Department of Surgery, The Ohio State University College of Medicine, Columbus, Ohio, USA.
Department of Anesthesiology, The Ohio State University College of Medicine, Columbus, Ohio, USA.
Ann Thorac Med. 2015 Jan-Mar;10(1):44-9. doi: 10.4103/1817-1737.146872.

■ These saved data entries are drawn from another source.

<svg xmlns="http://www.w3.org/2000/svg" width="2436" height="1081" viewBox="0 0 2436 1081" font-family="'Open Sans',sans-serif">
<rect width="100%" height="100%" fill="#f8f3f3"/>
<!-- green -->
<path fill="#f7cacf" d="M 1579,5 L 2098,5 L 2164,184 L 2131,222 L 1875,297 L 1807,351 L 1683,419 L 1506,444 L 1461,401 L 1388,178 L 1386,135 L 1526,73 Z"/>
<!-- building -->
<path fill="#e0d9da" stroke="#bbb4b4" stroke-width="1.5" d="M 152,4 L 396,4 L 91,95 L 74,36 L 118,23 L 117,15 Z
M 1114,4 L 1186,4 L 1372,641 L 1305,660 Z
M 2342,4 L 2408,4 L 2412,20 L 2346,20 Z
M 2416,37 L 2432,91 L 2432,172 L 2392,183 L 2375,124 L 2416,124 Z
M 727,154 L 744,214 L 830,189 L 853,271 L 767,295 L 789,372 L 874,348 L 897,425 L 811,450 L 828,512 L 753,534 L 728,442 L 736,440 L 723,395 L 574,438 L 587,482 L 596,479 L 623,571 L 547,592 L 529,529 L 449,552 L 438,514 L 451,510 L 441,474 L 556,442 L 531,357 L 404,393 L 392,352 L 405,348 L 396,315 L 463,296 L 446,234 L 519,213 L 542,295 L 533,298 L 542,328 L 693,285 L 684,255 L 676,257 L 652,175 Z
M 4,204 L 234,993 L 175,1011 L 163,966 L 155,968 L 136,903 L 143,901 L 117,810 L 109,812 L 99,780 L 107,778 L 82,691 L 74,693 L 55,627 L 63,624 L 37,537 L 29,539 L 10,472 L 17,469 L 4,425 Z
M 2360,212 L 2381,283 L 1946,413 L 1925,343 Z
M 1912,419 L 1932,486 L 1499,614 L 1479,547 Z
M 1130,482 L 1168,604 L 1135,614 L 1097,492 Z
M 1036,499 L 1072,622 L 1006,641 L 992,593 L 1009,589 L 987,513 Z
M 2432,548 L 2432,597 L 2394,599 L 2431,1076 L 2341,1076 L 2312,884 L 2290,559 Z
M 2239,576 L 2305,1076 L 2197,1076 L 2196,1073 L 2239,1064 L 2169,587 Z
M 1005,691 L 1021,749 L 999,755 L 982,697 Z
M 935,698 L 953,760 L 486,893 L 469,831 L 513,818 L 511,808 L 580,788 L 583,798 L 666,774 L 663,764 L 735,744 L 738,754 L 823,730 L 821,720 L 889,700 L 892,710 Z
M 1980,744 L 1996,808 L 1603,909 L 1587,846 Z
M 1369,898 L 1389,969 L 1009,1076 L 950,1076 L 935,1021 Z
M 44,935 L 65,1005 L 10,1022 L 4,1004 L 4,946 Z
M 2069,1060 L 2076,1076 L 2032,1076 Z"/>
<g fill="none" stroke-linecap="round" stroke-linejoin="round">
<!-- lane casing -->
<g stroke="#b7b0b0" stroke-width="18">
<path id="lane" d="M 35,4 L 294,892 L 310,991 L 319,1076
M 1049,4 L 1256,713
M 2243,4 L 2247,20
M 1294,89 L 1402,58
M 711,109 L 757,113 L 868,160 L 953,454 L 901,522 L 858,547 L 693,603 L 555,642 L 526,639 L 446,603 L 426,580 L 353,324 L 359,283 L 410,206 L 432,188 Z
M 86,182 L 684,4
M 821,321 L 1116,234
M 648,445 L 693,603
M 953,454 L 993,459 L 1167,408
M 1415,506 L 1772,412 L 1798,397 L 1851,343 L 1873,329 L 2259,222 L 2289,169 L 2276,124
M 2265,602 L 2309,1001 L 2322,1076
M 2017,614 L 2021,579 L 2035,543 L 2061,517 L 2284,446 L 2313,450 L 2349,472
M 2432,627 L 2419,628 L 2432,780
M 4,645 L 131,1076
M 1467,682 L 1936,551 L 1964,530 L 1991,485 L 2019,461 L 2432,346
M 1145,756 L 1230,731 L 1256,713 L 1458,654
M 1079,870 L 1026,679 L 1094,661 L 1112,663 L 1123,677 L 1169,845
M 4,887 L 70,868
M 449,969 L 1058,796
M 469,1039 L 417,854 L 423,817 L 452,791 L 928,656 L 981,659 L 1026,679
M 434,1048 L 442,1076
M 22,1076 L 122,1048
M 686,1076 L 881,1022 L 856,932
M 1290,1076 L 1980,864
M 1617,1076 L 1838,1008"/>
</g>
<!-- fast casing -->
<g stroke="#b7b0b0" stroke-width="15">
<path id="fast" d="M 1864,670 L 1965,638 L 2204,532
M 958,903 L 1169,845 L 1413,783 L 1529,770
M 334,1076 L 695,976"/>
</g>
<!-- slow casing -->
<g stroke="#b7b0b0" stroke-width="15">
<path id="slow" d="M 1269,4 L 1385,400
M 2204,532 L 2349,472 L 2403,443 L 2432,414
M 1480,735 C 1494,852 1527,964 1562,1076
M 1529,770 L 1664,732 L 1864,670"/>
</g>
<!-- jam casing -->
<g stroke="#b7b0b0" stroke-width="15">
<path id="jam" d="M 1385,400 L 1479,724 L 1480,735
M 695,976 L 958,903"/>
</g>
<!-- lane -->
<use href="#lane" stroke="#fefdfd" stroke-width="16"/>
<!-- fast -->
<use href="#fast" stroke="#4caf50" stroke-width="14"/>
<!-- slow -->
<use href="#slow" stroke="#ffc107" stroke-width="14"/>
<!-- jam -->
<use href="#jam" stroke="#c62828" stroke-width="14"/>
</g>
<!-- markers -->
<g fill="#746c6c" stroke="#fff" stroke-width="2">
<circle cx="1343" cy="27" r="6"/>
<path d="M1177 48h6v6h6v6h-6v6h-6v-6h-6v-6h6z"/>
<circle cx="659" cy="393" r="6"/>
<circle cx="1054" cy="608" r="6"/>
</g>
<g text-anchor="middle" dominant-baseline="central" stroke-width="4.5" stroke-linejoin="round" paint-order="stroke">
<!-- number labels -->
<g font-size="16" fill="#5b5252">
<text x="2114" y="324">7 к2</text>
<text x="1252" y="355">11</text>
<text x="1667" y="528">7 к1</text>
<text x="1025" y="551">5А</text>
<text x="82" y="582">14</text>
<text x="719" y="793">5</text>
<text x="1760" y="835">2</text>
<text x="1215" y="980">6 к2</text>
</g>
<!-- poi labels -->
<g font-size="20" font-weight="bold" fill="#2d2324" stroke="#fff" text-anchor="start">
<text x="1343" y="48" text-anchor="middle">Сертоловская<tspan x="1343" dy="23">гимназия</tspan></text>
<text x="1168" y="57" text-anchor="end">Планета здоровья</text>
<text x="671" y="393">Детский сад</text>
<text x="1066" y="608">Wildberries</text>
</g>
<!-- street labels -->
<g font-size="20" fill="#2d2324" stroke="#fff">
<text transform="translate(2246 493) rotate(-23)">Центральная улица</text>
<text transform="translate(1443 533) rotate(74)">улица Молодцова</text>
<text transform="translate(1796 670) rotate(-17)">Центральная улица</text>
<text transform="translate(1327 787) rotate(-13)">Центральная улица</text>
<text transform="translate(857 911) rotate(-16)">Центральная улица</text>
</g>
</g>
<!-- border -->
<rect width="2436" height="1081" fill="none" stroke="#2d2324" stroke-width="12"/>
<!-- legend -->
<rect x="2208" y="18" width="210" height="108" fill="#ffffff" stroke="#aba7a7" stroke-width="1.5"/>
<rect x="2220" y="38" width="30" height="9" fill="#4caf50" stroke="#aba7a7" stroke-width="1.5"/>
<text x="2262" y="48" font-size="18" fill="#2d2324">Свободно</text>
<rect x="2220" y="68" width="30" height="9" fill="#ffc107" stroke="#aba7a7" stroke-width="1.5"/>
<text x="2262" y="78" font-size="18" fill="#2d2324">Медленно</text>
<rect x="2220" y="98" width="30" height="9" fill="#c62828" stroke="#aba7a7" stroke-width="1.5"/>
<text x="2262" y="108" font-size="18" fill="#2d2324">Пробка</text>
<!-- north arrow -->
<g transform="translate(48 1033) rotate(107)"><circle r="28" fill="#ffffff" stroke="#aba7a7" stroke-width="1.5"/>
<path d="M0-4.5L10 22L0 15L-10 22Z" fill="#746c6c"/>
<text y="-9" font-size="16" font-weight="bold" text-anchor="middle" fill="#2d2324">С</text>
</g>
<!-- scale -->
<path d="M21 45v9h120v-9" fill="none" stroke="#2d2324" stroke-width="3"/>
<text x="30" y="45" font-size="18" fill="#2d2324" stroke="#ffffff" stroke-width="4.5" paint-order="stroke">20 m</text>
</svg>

Inferior vena cava collapsibility index (IVC-CI) has been shown to correlate with both clinical and invasive assessment of intravascular volume status, but has important limitations such as the requirement for advanced sonographic skills, the degree of difficulty in obtaining those skills, and often challenging visualization of the IVC in the postoperative patient. The current study aims to explore the potential for using femoral (FV) or internal jugular (IJV) vein collapsibility as alternative sonographic options in the absence of adequate IVC visualization.
A prospective, observational study comparing IVC-CI and Fem- and/or IJV-CI was performed in two intensive care units (ICU) between January 2012 and April 2014. Concurrent M-mode measurements of IVC-CI and FV- and/or IJV-CI were collected during each sonographic session. Measurements of IVC were obtained using standard technique. IJV-CI and FV-CI were measured using high-frequency, linear array ultrasound probe placed in the corresponding anatomic areas. Paired data were analyzed using coefficient of correlation/determination and Bland-Altman determination of measurement bias.
We performed paired ultrasound examination of IVC-IJV (n = 39) and IVC-FV (n = 22), in 40 patients (mean age 54.1; 40% women). Both FV-CI and IJV-CI scans took less time to complete than IVC-CI scans (both, P < 0.02). Correlations between IVC-CI/FV-CI (R(2) = 0.41) and IVC-CI/IJV-CI (R(2) = 0.38) were weak. There was a mean -3.5% measurement bias between IVC-CI and IJV-CI, with trend toward overestimation for IJV-CI with increasing collapsibility. In contrast, FV-CI underestimated collapsibility by approximately 3.8% across the measured collapsibility range.
Despite small measurement biases, correlations between IVC-CI and FV-/IJV-CI are weak. These results indicate that IJ-CI and FV-CI should not be used as a primary intravascular volume assessment tool for clinical decision support in the ICU. The authors propose that IJV-CI and FV-CI be reserved for clinical scenarios where sonographic acquisition of both IVC-CI or subclavian collapsibility are not feasible, especially when trended over time. Sonographers should be aware that IJV-CI tends to overestimate collapsibility when compared to IVC-CI, and FV-CI tends to underestimates collapsibility relative to IVC-CI.
下腔静脉塌陷指数(IVC-CI)已被证明与血管内容量状态的临床和侵入性评估相关,但存在重要的局限性,例如需要先进的超声技能、获得这些技能的难度程度,以及术后患者中 IVC 的可视化通常具有挑战性。本研究旨在探索在无法充分可视化 IVC 的情况下,使用股静脉(FV)或颈内静脉(IJV)静脉塌陷作为替代超声选择的潜力。
2012 年 1 月至 2014 年 4 月,在两个重症监护病房(ICU)进行了一项前瞻性、观察性研究,比较了 IVC-CI 和 Fem-和/或 IJV-CI。在每次超声检查期间,同时采集 IVC-CI 和 FV-和/或 IJV-CI 的 M 模式测量值。使用标准技术获得 IVC 测量值。使用高频线性阵列超声探头在相应的解剖区域测量 IJV-CI 和 FV-CI。使用相关系数/确定系数和 Bland-Altman 确定测量偏差对配对数据进行分析。
我们对 40 名患者(平均年龄 54.1 岁;40%为女性)的 IVC-IJV(n = 39)和 IVC-FV(n = 22)进行了配对超声检查。与 IVC-CI 扫描相比,FV-CI 和 IJV-CI 扫描完成时间更短(均 P < 0.02)。IVC-CI/FV-CI(R(2) = 0.41)和 IVC-CI/IJV-CI(R(2) = 0.38)之间的相关性较弱。IVC-CI 和 IJV-CI 之间存在平均 3.5%的测量偏差,随着可塌陷性的增加,IJV-CI 存在高估趋势。相比之下,FV-CI 在整个可塌陷性范围内平均低估了约 3.8%的可塌陷性。
尽管存在较小的测量偏差,但 IVC-CI 和 FV-/IJV-CI 之间的相关性较弱。这些结果表明,IJ-CI 和 FV-CI 不应作为 ICU 中临床决策支持的主要血管内容量评估工具。作者建议,保留 IJV-CI 和 FV-CI 用于无法获取 IVC-CI 或锁骨下可塌陷性的临床情况,特别是当随时间推移时。超声医师应注意到,与 IVC-CI 相比,IJV-CI 倾向于高估可塌陷性,而与 IVC-CI 相比,FV-CI 倾向于低估可塌陷性。